EXERCISE OBJECTIVE: Reproduce every line of the records below without any change, keeping the original spelling, punctuation, and line breaks.

================

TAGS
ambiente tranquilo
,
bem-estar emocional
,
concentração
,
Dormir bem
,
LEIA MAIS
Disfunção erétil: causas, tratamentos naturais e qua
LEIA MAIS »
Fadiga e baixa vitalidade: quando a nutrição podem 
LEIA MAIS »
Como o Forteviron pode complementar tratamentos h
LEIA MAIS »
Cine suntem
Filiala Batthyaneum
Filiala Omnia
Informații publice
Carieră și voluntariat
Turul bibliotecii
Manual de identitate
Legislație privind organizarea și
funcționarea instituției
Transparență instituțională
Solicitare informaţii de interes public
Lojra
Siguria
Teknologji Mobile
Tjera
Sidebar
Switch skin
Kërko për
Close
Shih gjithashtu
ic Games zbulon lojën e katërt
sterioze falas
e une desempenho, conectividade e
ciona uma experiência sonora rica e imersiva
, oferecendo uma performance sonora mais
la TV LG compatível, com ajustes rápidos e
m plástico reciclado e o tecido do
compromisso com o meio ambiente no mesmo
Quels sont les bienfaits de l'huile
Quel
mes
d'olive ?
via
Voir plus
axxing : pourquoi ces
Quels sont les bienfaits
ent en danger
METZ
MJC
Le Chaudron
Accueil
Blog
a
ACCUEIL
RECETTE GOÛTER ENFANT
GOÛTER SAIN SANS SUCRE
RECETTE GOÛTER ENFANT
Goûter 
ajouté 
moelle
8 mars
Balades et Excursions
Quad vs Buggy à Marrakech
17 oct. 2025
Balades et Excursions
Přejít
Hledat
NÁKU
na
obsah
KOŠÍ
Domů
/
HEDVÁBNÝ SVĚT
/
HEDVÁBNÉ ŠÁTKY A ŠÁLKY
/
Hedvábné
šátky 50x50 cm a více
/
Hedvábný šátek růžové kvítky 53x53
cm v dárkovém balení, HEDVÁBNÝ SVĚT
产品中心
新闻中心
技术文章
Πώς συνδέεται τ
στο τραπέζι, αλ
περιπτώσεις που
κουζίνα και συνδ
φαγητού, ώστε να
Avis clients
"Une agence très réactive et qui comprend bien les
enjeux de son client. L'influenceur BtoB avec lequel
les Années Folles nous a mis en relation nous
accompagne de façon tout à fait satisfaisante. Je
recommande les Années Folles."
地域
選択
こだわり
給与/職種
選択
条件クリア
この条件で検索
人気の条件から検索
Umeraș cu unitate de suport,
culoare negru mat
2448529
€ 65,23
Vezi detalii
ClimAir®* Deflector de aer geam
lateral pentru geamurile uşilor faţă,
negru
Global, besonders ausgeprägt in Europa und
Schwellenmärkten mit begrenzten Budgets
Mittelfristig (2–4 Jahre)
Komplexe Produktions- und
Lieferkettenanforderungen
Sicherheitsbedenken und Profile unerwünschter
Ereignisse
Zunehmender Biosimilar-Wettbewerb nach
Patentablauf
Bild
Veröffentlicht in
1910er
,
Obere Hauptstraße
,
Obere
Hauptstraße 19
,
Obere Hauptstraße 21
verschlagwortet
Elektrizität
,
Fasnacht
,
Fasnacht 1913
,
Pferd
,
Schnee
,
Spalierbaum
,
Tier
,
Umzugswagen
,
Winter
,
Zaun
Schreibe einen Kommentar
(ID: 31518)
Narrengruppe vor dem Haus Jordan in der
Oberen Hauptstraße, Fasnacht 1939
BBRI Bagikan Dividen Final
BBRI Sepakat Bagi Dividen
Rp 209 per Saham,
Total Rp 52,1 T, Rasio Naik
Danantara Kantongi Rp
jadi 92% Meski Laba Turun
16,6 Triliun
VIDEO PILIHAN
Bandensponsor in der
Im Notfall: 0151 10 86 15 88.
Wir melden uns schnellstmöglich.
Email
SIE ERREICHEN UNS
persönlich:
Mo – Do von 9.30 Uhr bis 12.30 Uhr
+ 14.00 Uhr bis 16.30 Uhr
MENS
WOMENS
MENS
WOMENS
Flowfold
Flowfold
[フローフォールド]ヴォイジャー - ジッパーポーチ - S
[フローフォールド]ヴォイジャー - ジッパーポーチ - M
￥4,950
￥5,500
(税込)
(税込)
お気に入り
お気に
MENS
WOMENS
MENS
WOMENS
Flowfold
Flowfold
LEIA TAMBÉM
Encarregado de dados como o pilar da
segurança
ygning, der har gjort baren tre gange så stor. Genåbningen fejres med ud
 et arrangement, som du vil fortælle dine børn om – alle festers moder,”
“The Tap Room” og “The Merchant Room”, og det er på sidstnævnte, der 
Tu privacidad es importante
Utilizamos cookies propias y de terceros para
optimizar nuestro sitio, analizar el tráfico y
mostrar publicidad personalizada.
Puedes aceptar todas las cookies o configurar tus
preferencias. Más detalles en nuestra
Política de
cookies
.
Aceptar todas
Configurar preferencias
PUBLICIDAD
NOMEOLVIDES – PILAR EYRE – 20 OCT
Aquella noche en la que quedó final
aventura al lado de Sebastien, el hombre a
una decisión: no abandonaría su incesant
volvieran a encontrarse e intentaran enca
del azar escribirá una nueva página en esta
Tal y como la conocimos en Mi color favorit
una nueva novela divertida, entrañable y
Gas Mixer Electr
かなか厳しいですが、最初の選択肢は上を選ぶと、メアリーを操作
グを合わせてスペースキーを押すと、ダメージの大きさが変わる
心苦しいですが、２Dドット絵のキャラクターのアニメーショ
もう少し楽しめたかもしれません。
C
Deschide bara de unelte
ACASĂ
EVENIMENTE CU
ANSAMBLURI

================

PROBLEM SOLUTION:
TAGS
ambiente tranquilo
,
bem-estar emocional
,
concentração
,
Dormir bem
,
LEIA MAIS
Disfunção erétil: causas, tratamentos naturais e qua
LEIA MAIS »
Fadiga e baixa vitalidade: quando a nutrição podem 
LEIA MAIS »
Como o Forteviron pode complementar tratamentos h
LEIA MAIS »
Cine suntem
Filiala Batthyaneum
Filiala Omnia
Informații publice
Carieră și voluntariat
Turul bibliotecii
Manual de identitate
Legislație privind organizarea și
funcționarea instituției
Transparență instituțională
Solicitare informaţii de interes public
Lojra
Siguria
Teknologji Mobile
Tjera
Sidebar
Switch skin
Kërko për
Close
Shih gjithashtu
ic Games zbulon lojën e katërt
sterioze falas
e une desempenho, conectividade e
ciona uma experiência sonora rica e imersiva
, oferecendo uma performance sonora mais
la TV LG compatível, com ajustes rápidos e
m plástico reciclado e o tecido do
compromisso com o meio ambiente no mesmo
Quels sont les bienfaits de l'huile
Quel
mes
d'olive ?
via
Voir plus
axxing : pourquoi ces
Quels sont les bienfaits
ent en danger
METZ
MJC
Le Chaudron
Accueil
Blog
a
ACCUEIL
RECETTE GOÛTER ENFANT
GOÛTER SAIN SANS SUCRE
RECETTE GOÛTER ENFANT
Goûter 
ajouté 
moelle
8 mars
Balades et Excursions
Quad vs Buggy à Marrakech
17 oct. 2025
Balades et Excursions
Přejít
Hledat
NÁKU
na
obsah
KOŠÍ
Domů
/
HEDVÁBNÝ SVĚT
/
HEDVÁBNÉ ŠÁTKY A ŠÁLKY
/
Hedvábné
šátky 50x50 cm a více
/
Hedvábný šátek růžové kvítky 53x53
cm v dárkovém balení, HEDVÁBNÝ SVĚT
产品中心
新闻中心
技术文章
Πώς συνδέεται τ
στο τραπέζι, αλ
περιπτώσεις που
κουζίνα και συνδ
φαγητού, ώστε να
Avis clients
"Une agence très réactive et qui comprend bien les
enjeux de son client. L'influenceur BtoB avec lequel
les Années Folles nous a mis en relation nous
accompagne de façon tout à fait satisfaisante. Je
recommande les Années Folles."
地域
選択
こだわり
給与/職種
選択
条件クリア
この条件で検索
人気の条件から検索
Umeraș cu unitate de suport,
culoare negru mat
2448529
€ 65,23
Vezi detalii
ClimAir®* Deflector de aer geam
lateral pentru geamurile uşilor faţă,
negru
Global, besonders ausgeprägt in Europa und
Schwellenmärkten mit begrenzten Budgets
Mittelfristig (2–4 Jahre)
Komplexe Produktions- und
Lieferkettenanforderungen
Sicherheitsbedenken und Profile unerwünschter
Ereignisse
Zunehmender Biosimilar-Wettbewerb nach
Patentablauf
Bild
Veröffentlicht in
1910er
,
Obere Hauptstraße
,
Obere
Hauptstraße 19
,
Obere Hauptstraße 21
verschlagwortet
Elektrizität
,
Fasnacht
,
Fasnacht 1913
,
Pferd
,
Schnee
,
Spalierbaum
,
Tier
,
Umzugswagen
,
Winter
,
Zaun
Schreibe einen Kommentar
(ID: 31518)
Narrengruppe vor dem Haus Jordan in der
Oberen Hauptstraße, Fasnacht 1939
BBRI Bagikan Dividen Final
BBRI Sepakat Bagi Dividen
Rp 209 per Saham,
Total Rp 52,1 T, Rasio Naik
Danantara Kantongi Rp
jadi 92% Meski Laba Turun
16,6 Triliun
VIDEO PILIHAN
Bandensponsor in der
Im Notfall: 0151 10 86 15 88.
Wir melden uns schnellstmöglich.
Email
SIE ERREICHEN UNS
persönlich:
Mo – Do von 9.30 Uhr bis 12.30 Uhr
+ 14.00 Uhr bis 16.30 Uhr
MENS
WOMENS
MENS
WOMENS
Flowfold
Flowfold
[フローフォールド]ヴォイジャー - ジッパーポーチ - S
[フローフォールド]ヴォイジャー - ジッパーポーチ - M
￥4,950
￥5,500
(税込)
(税込)
お気に入り
お気に
MENS
WOMENS
MENS
WOMENS
Flowfold
Flowfold
LEIA TAMBÉM
Encarregado de dados como o pilar da
segurança
ygning, der har gjort baren tre gange så stor. Genåbningen fejres med ud
 et arrangement, som du vil fortælle dine børn om – alle festers moder,”
“The Tap Room” og “The Merchant Room”, og det er på sidstnævnte, der 
Tu privacidad es importante
Utilizamos cookies propias y de terceros para
optimizar nuestro sitio, analizar el tráfico y
mostrar publicidad personalizada.
Puedes aceptar todas las cookies o configurar tus
preferencias. Más detalles en nuestra
Política de
cookies
.
Aceptar todas
Configurar preferencias
PUBLICIDAD
NOMEOLVIDES – PILAR EYRE – 20 OCT
Aquella noche en la que quedó final
aventura al lado de Sebastien, el hombre a
una decisión: no abandonaría su incesant
volvieran a encontrarse e intentaran enca
del azar escribirá una nueva página en esta
Tal y como la conocimos en Mi color favorit
una nueva novela divertida, entrañable y
Gas Mixer Electr
かなか厳しいですが、最初の選択肢は上を選ぶと、メアリーを操作
グを合わせてスペースキーを押すと、ダメージの大きさが変わる
心苦しいですが、２Dドット絵のキャラクターのアニメーショ
もう少し楽しめたかもしれません。
C
Deschide bara de unelte
ACASĂ
EVENIMENTE CU
ANSAMBLURI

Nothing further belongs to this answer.